TASK STATEMENT - Give back a single figure: the number of lines in the entries below that contain "Hexagon".
___ RECORDS FOR THE TASK
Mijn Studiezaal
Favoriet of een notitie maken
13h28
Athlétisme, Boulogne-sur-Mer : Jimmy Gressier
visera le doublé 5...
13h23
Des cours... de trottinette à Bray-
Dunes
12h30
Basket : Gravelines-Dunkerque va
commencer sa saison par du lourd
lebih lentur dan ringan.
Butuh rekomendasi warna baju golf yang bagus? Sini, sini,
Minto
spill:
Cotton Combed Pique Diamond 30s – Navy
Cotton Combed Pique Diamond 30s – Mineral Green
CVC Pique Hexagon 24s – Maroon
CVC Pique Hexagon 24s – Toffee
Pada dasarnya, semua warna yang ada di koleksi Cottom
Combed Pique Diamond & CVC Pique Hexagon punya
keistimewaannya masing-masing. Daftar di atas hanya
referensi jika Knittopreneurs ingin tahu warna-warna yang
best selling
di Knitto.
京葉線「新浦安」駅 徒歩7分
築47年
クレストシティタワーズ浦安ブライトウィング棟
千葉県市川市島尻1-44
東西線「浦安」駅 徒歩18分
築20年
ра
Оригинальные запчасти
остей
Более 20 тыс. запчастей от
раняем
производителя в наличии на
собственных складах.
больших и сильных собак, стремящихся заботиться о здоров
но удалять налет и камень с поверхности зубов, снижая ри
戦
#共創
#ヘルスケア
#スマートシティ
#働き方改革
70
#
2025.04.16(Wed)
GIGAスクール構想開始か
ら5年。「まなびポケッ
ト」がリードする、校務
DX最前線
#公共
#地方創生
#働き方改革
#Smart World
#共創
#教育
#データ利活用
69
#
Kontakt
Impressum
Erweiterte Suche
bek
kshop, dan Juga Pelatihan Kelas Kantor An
______
FINISHED EXERCISE - 3